**SELECTED PASSAGE:**
# Engaging with faith communities to tackle ethnic health inequalities in the UK: a scoping review

**Authors:** Datapwa Mujong, Poppy Angelica Spaceman Pierce, Stuart Andrew Green Hofer, Leonora G Weil, Roxanne Crosby-Nwaobi, Jenny Husbands, Richard Antony Powell

PMC · DOI: 10.1136/bmjph-2025-003816 · 2026-01-27

## TL;DR

This study reviews how UK faith communities have been involved in public health efforts to reduce ethnic health inequalities, highlighting outcomes and challenges.

## Contribution

The paper provides a scoping review of faith community engagement in public health interventions targeting ethnic health inequalities in the UK.

## Key findings

- Faith communities were engaged through partnerships, volunteer roles, and as community hubs.
- Outcomes were mostly psychosocial, with limited focus on behavioral or structural changes.
- Barriers included mistrust and unequal power dynamics, while facilitators included trust and cultural alignment.

## Abstract

To explore how faith communities have been engaged in the design or delivery of public health interventions addressing ethnic health inequalities (EHIs) in the UK, the outcomes reported, and the barriers and facilitators influencing engagement.

Scoping review.

MEDLINE, Embase, PsycINFO, CINAHL, Web of Science, SCOPUS, Cochrane Library and Healthcare Management Information Consortium were systematically searched. Websites of two leading faith-based organisations—FaithAction and Theos Think Tank—were also hand-searched for grey literature.

UK-based empirical studies (2014–2024 inclusive) reporting faith community engagement (CE) in the design or delivery of public health interventions addressing EHIs or their wider social and structural determinants. Non-empirical studies, and studies with no meaningful involvement of faith communities, were excluded.

**THINGS TO DO:**
• 1. In the review of faith communities and ethnic health inequalities, why were the websites of FaithAction and Theos Think Tank searched by hand? Answer in one to three sentences.
• 2. According to the review of faith communities and ethnic health inequalities, what years of publication did the included studies cover?
• 3. Extend the scoping review on faith communities and ethnic health inequalities in the UK, picking up after its last sentence.
The material after this point is unrelated to the review above.

**RECORDS SHOWN:**
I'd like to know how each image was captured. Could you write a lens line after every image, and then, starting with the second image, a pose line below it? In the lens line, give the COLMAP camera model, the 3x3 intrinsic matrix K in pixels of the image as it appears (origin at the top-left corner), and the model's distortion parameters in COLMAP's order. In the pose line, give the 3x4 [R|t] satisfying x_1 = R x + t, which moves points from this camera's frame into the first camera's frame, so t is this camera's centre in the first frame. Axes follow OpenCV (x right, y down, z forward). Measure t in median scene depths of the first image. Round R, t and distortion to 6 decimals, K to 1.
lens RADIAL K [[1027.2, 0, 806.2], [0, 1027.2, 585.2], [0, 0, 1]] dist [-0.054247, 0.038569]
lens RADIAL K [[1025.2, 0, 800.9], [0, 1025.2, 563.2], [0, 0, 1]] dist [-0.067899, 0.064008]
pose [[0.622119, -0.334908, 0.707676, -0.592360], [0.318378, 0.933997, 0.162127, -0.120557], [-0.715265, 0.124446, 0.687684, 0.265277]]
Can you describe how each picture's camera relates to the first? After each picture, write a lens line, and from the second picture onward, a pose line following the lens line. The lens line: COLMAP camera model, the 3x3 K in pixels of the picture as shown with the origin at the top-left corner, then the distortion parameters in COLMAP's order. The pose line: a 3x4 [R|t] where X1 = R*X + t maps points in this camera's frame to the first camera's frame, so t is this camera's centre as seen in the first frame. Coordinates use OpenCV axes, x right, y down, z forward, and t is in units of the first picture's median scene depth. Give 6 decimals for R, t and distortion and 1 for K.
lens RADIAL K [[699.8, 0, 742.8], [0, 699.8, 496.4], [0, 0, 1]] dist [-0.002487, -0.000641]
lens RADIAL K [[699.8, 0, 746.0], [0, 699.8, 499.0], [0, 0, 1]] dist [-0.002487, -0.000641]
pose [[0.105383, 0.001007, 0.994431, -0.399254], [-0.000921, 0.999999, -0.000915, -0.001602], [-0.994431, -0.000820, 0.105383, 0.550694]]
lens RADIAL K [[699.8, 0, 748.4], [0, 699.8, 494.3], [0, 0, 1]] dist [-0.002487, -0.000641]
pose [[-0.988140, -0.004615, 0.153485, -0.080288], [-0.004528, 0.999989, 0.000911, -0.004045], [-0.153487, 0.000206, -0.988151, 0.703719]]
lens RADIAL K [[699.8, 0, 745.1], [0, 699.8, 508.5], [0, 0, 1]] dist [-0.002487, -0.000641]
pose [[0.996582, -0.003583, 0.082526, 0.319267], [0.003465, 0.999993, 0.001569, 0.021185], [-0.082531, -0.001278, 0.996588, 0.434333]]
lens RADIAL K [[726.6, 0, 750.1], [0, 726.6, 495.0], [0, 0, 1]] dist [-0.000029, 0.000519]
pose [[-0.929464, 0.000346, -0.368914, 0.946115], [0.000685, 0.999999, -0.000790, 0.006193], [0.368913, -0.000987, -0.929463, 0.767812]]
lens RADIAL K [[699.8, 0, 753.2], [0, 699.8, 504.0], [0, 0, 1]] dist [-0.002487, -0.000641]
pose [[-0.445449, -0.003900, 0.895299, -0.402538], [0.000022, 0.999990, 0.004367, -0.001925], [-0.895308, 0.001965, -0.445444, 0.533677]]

**ANSWERS PROVIDED:**
• 1. These two leading faith-based organizations' websites were hand-searched to find grey literature. This was in addition to the systematic searches of databases such as MEDLINE, Embase and PsycINFO.

• 2. The included studies were from 2014 to 2024 inclusive.

• 3.
Two reviewers independently screened and extracted data. A descriptive analytical approach was used to chart faith CE approaches, reported outcomes, and barriers and facilitators.

16 studies were included. Faith CE involved collaborations and partnerships, volunteer or peer roles, and places of worship as community hubs. Public health interventions, primarily health education, were typically delivered at a local scale. Health system involvement varied across studies, encompassing roles in funding, design, delivery and research. Reported outcomes included direct benefits from engagement processes and indirect benefits from interventions, predominantly psychosocial rather than behavioural or structural. Common barriers included limited resources, mistrust, cultural misalignment and unequal power dynamics; facilitators included trust, cultural alignment, supportive leadership and clearly defined roles.

Faith communities are vital partners in tackling EHIs; however, they are currently engaged within a limited scope. Strengthening community-led approaches across health system footprints, addressing power dynamics, and evaluating behavioural, structural, and equity-focused outcomes can enhance their impact. The proposed practical actions provide decision-makers guidance to support inclusive, sustainable, and cost-effective public health interventions tackling EHIs.